[RAW DATA — start]

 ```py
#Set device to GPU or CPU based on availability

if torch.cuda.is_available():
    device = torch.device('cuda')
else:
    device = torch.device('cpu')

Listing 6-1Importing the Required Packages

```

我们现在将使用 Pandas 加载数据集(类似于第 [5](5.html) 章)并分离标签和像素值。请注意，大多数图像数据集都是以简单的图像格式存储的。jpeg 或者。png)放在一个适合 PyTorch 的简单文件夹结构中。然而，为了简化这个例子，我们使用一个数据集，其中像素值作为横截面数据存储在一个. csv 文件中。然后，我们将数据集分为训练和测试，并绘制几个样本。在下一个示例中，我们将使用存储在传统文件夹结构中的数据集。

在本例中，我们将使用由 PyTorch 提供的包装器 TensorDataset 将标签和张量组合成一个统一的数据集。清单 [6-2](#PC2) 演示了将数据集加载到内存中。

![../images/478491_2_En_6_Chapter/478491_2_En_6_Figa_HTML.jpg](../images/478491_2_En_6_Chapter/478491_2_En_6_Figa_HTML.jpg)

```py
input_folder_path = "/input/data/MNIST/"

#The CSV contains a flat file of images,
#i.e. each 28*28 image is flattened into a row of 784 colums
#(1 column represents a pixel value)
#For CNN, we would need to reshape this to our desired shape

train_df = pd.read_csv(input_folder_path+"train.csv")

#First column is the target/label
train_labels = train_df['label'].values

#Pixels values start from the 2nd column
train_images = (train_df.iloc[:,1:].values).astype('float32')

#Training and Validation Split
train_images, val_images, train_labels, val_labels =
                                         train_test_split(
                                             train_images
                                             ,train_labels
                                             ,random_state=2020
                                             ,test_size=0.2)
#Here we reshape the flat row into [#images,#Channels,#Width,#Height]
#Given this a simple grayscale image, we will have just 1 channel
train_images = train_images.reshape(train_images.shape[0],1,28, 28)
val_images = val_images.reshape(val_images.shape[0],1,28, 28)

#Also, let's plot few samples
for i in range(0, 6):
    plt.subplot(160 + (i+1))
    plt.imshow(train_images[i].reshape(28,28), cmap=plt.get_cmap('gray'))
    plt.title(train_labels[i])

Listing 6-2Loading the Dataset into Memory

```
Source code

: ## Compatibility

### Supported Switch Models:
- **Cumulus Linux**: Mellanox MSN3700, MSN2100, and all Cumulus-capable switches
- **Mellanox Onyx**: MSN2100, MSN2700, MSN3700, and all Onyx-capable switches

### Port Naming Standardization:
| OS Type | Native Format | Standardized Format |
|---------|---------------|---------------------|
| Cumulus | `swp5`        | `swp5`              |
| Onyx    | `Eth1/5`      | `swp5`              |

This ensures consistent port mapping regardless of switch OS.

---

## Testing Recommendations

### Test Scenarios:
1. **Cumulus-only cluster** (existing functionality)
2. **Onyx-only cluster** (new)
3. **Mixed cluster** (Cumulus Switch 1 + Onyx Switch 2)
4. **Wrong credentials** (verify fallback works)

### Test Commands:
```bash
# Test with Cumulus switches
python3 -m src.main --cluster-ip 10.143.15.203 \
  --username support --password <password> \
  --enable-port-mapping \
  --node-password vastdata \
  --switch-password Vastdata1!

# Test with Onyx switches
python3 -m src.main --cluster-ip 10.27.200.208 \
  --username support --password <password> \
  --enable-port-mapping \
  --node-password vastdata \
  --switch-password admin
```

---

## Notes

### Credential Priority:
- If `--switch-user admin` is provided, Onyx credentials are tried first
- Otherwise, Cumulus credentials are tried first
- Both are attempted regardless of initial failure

[RAW DATA — finish]

§ YOUR GOAL:
For the word "tried", count the lines of the records that contain it and give only the number.

§ EXERCISE OUTPUT:
2